The change in the hourly rate under the Enterprise Agreement was a change in the employment arrangement, which resulted in a financial material change to Mr Bhatia’s earnings pursuant to 8C. 

The insurer submitted the rate of pay increase was without any change in his duties, responsibilities or hours, so there was no evidence of a change in the employment contract other than the rate of pay.

Member McDonald followed the decision in Cain and did not accept the insurer’s submission, as the increase provided in the Enterprise Agreement was not a change in the employment arrangement, because it was the application of an arrangement which was already in place. 

The Member accepted the worker’s PIAWE should be determined by earnings in the period from the date of the increase to the date of injury. 
Aguwa v Wesley Community Services Ltd [2023]
In the matter of Aguwa v Wesley Community Services Ltd [2023] NSWPIC 648, Member Whiffin also followed the decision in Cain in circumstances where the worker had received a pay increase resulting from Union negotiations leading to a change in his Award rate in the 52-week period. 
Conclusion
The PIC continues to follow the decision in Cain finding that a pay increase during the 52-week period amounts to a “material financial change” in application of Regulation 8C. 
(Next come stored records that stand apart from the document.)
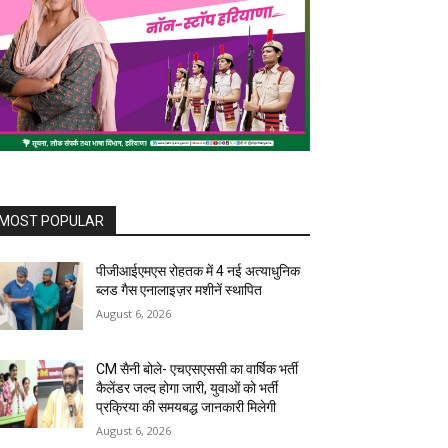
MOST POPULAR
पीजीआईएमएस रोहतक में 4 नई अत्याधुनिक
ब्लड गैस एनालाइज़र मशीनें स्थापित
August 6, 2026
CM सैनी बोले- एचएसएससी का वार्षिक भर्ती
कैलेंडर जल्द होगा जारी, युवाओं को भर्ती
प्रक्रिया की समयबद्ध जानकारी मिलेगी
August 6, 2026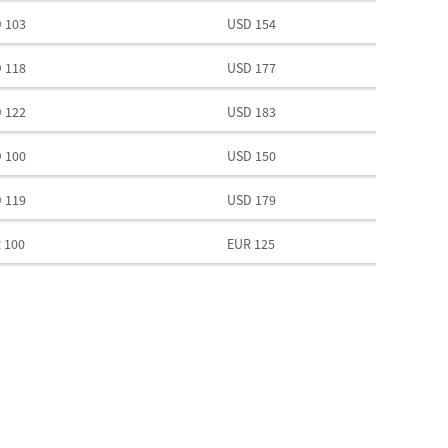
 103
USD 154
 118
USD 177
 122
USD 183
 100
USD 150
 119
USD 179
 100
EUR 125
The worker’s PIAWE is calculated based upon earnings in the relevant earning period between the date a pay rise becomes effective and the date of injury. 

In order to avoid costly disputes in the PIC, it is imperative employers, and their insurers consider the application of Regulation 8C in circumstances where there has been a change in the worker’s earnings during the relevant 52-week period.